=== Begin Enclosure ===

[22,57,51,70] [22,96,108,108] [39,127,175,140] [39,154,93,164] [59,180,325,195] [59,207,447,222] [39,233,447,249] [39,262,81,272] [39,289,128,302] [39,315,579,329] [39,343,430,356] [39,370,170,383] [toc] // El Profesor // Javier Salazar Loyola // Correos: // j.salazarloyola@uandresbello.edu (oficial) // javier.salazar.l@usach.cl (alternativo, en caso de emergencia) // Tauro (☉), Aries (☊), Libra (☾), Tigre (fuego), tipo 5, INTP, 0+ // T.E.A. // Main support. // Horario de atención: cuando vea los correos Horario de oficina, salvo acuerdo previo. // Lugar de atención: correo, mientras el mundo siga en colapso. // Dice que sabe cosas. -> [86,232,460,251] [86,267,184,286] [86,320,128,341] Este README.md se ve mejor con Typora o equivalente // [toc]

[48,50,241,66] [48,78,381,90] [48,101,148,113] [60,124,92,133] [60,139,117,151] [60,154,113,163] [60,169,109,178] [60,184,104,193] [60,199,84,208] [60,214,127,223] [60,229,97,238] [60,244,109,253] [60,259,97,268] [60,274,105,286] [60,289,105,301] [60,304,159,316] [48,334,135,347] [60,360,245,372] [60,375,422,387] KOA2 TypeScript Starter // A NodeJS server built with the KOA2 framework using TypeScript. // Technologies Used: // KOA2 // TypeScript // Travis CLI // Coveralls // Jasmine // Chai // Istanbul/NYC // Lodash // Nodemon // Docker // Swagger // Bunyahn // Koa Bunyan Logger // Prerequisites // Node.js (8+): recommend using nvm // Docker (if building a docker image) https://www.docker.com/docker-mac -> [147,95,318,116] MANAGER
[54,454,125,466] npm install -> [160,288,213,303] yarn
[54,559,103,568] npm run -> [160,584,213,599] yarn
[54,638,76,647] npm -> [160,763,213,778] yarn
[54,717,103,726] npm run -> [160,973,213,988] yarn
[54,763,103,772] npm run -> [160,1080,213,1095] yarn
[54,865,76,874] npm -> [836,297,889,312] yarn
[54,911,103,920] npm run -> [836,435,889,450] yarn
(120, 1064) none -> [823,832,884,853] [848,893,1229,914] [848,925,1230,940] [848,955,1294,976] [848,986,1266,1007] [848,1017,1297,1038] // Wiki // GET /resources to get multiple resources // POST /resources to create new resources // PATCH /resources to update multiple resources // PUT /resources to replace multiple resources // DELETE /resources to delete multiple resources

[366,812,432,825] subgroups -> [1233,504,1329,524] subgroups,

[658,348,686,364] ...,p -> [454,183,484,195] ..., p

=== End Enclosure ===

- HOW TO COMPLETE THIS TASK:
Answer with one number only: how many lines in the data contain the word "yarn"?

- RESPONSE BELOW:
7